Intended for healthcare professionals

News

Covid-19: doctors in final trimester of pregnancy should avoid direct patient contact

BMJ 2020; 368 doi: https://doi.org/10.1136/bmj.m1173 (Published 23 March 2020) Cite this as: BMJ 2020;368:m1173

Read our latest coverage of the coronavirus outbreak

  1. Abi Rimmer
  1. The BMJ

Women who are more than 28 weeks pregnant should avoid direct contact with patients—whether or not they could be infected with covid-19, says updated guidance. Those who are less than 28 weeks pregnant, however, can continue to work in patient facing roles provided they use the right personal protection equipment (PPE).

The advice comes from updated guidance from the Royal College of Obstetricians and Gynaecologists (RCOG), the Royal College of Midwives, and the Royal College of Paediatrics and Child Health.1

It says that while it may not be possible for doctors before 28 weeks’ gestation to completely avoid caring for patients with covid-19, risk assessments and the use of PPE will give them protection from infection.

“Some working environments, such as operating theatres, respiratory wards, and intensive care and high dependency units, carry a higher risk for pregnant women of exposure to the virus through the greater number of aerosol generating procedures performed,” the guidance says.

“When caring for suspected or covid-19 patients all healthcare workers in these settings are recommended to use appropriate PPE. Where possible, pregnant women are advised to avoid working in these areas with suspected or covid-19 patients.”

For pregnant women after 28 weeks’ gestation, or with underlying health conditions such as heart or lung disease, a more precautionary approach is advised.

Women in this category should work from home where possible, avoid contact with anyone with symptoms of covid-19, and significantly reduce unnecessary social contact, the guidance says. “For many healthcare workers, this may present opportunities to work flexibly in a different capacity, for example by undertaking telephone or videoconference consultations, or taking on administrative duties.”

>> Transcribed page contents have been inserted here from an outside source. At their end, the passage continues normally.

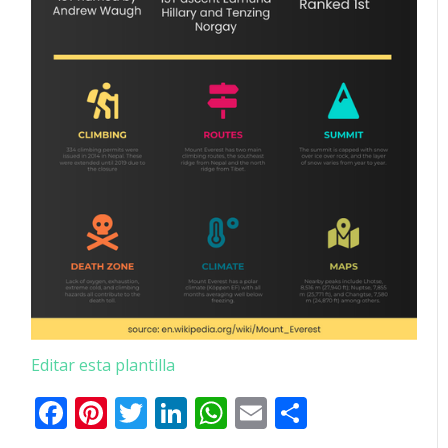
Editar esta plantilla
Facebook
Pinterest
Twitter
LinkedIn
WhatsApp
Email
Comparti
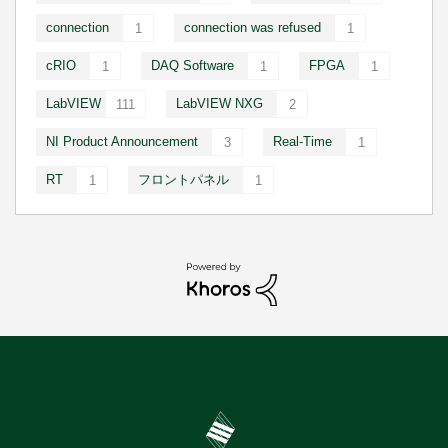
connection
connection was refused
1
1
cRIO
DAQ Software
FPGA
1
1
1
LabVIEW
LabVIEW NXG
111
2
NI Product Announcement
Real-Time
3
1
RT
フロントパネル
1
1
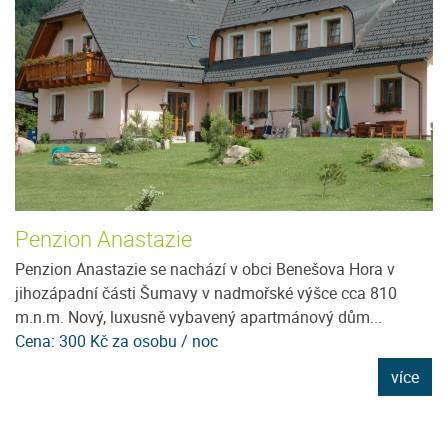
Penzion Anastazie
U
Penzion Anastazie se nachází v obci Benešova Hora v
Je
jihozápadní části Šumavy v nadmořské výšce cca 810
96
m.n.m. Nový, luxusně vybavený apartmánový dům...
D
Cena: 300 Kč za osobu / noc
C
e
více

Women who have chosen not to follow government advice and attend the workplace must not be deployed in roles where they are working with patients, it added. “Services may want to consider deploying these staff to support other activities such as education or training needs (such as in infection prevention and control or simulation),” the guidance said.

Edward Morris, president of the RCOG, said the college was aware that the current uncertainty about the risks posed by covid-19 to pregnant women and their babies was causing substantial difficulties and confusion for women, their families, and their employers.

“Therefore, we very much welcome this further guidance for pregnant healthcare workers which we have developed with the UK chief medical officers.”

He added, “This will enable women and their employers to more effectively plan their working patterns and continue to make a valuable contribution to the workplace until the start of their maternity leave.”

Morris said that the evidence base was growing rapidly and, when new information emerged, the college would give new advice through its guidance.